Reservoir characterization using coupling of tidal signals with downhole pressure transient analysis
Interpretation of ocean (and barometric) tide effects is based upon a cyclic change to the head of water (or air) which alters the overburden and thus reservoir pore pressure. Accurate measurements of surface ocean tide are simple to make and can be compared to in phase to measurements of the reservoir pressure. Thus, using this technology we can measure compressibility and porosity along with variation of compressibility away from the wellbore through interpretation of shift of phase between surface and bottom hole pressure measurements.
Fluctuations of pressure and liquid levels in wells that are connected with sufficiently confined subsurface fluids provides a means of obtaining quantitative data on the earth strains. These pressure fluctuations in a static reservoir can be due to earth or ocean tides. For an offshore reservoir with unconsolidated sands the tidal signal transmission efficiency is relatively large and hence it become possible to extract tidal signals from downhole gauge. While downhole pressure gauge radius of investigation is dependent on time of flow period.
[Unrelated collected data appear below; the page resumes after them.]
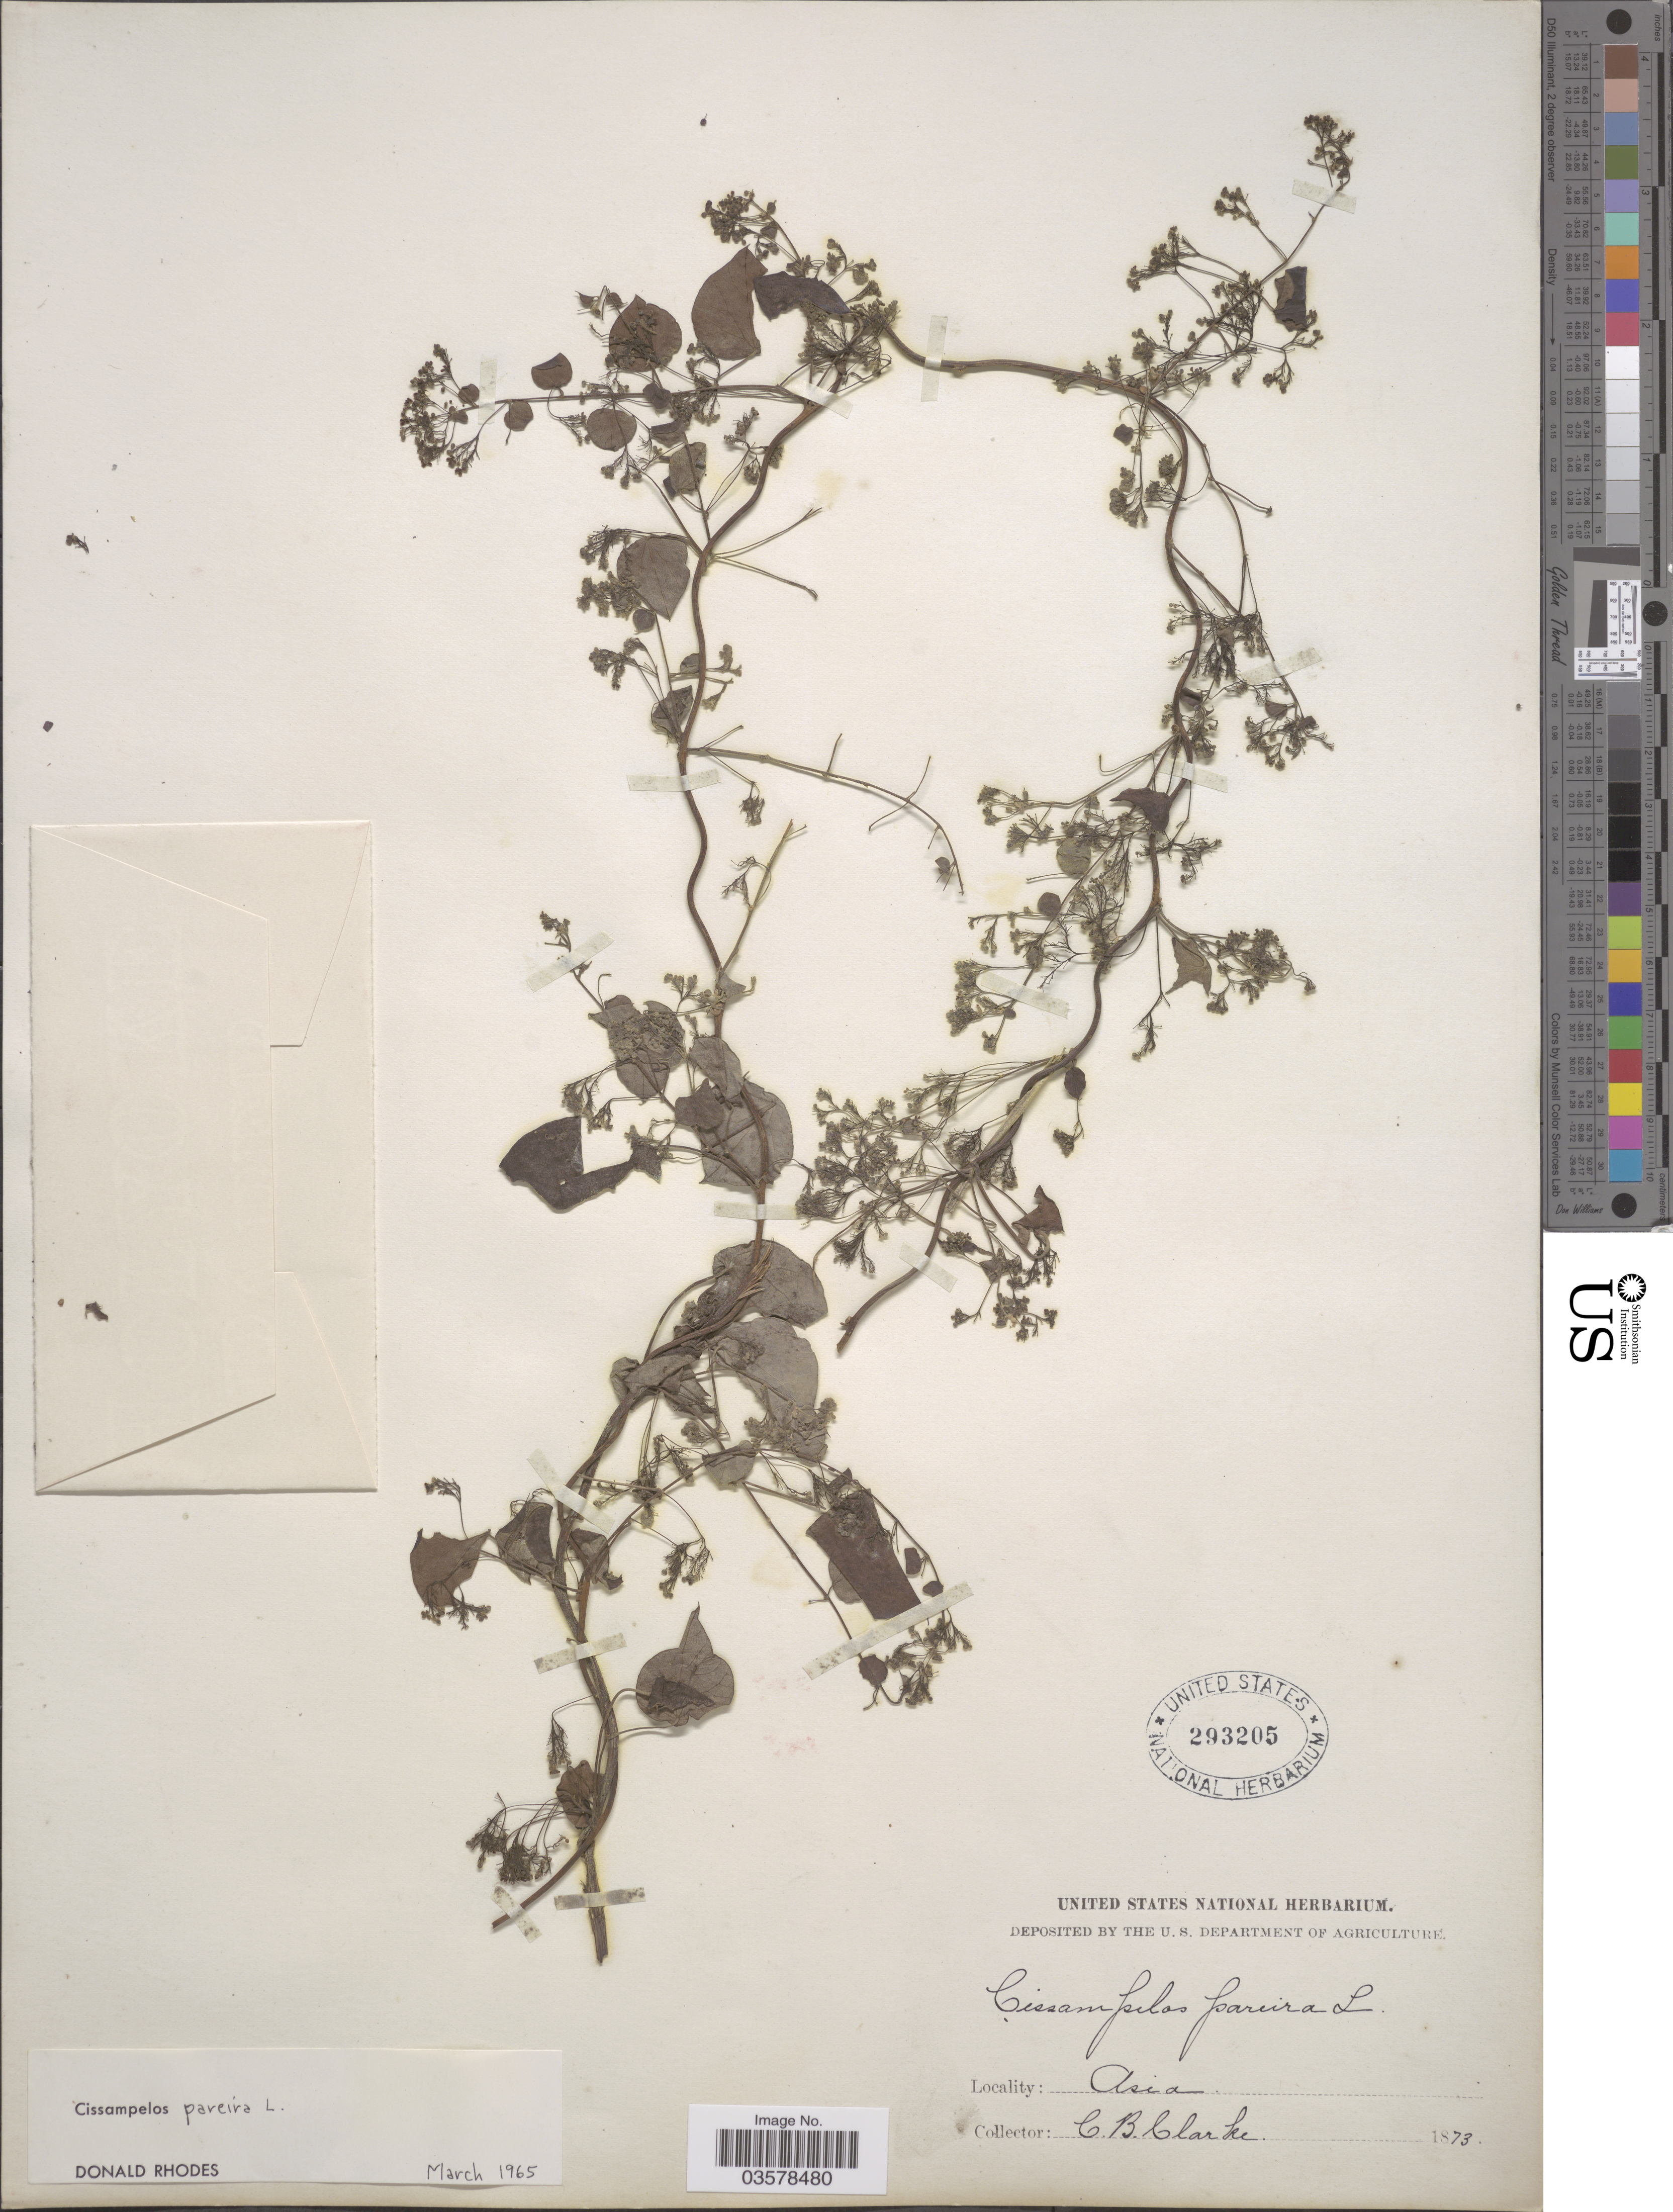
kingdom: Plantae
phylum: Tracheophyta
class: Magnoliopsida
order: Ranunculales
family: Menispermaceae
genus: Cissampelos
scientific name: Cissampelos pareira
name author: L.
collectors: C. B. Clarke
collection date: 1873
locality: "Asia." (probably India or Bangladesh, where Clarke collected in 1873)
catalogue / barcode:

Ocean tides, owning to their vast extend as compare to the reservoir affects a much larger area. Thus, in theory for a static reservoir it becomes possible to detect reservoir compartments by analysis of induced pore pressure changes due to ocean tides. Detection of this phenomenon in the well could also represent a new piece of information about the fluids present in the vicinity of the well. Analysis of this phenomenon in deepwater wells and its magnitude with the aid of mathematical modeling is goal of this study.
This technology could be highly productive for resolving ongoing tussle between ONGC and RIL over reservoir boundaries in KG-D6 reservoir by providing independent check of claims which geophysical data purports.
Project duration: NA
Xingru Wu (firstname.lastname@example.org), Ph.D., Project PI, Associate Professor at the University of Oklahoma (OU). His research interests include enhanced oil recovery, production and reservoir engineering, deepwater production and surveillance technologies, fluid phase behavior and flow assurance, and reservoir characterization. From 2005 through 2012, he worked in BP America as a reservoir engineer, and was involved in chemical flooding for enhanced oil recovery, nitrogen injection for gas condensate fields, and deepwater development and production in the Gulf of Mexico. He obtained his Ph.D. from the University of Texas at Austin in 2006 and M.Sc. from University of Alaska Fairbanks in 2002, and all degrees were on petroleum engineering. During his graduate study, he also worked at Alaska Oil & Gas Conservation Commission and Idaho National Laboratory. From 1997 through 2000, he worked at China National Offshore Oil Company as a petroleum engineer.
Priyank Srivastava (email@example.com), Graduate Student at the University Of Oklahoma (OU). His research interests include reservoir characterization, pressure transient analysis. From 2010 through 2014, he worked in Reliance Industries limited, India as a reservoir engineer and was involved in exploratory deepwater/on-land reservoir data acquisition from wireline formation testing, drill stem testing, core analysis and PVT experiments and preparation of these data for inputs to reservoir simulation models.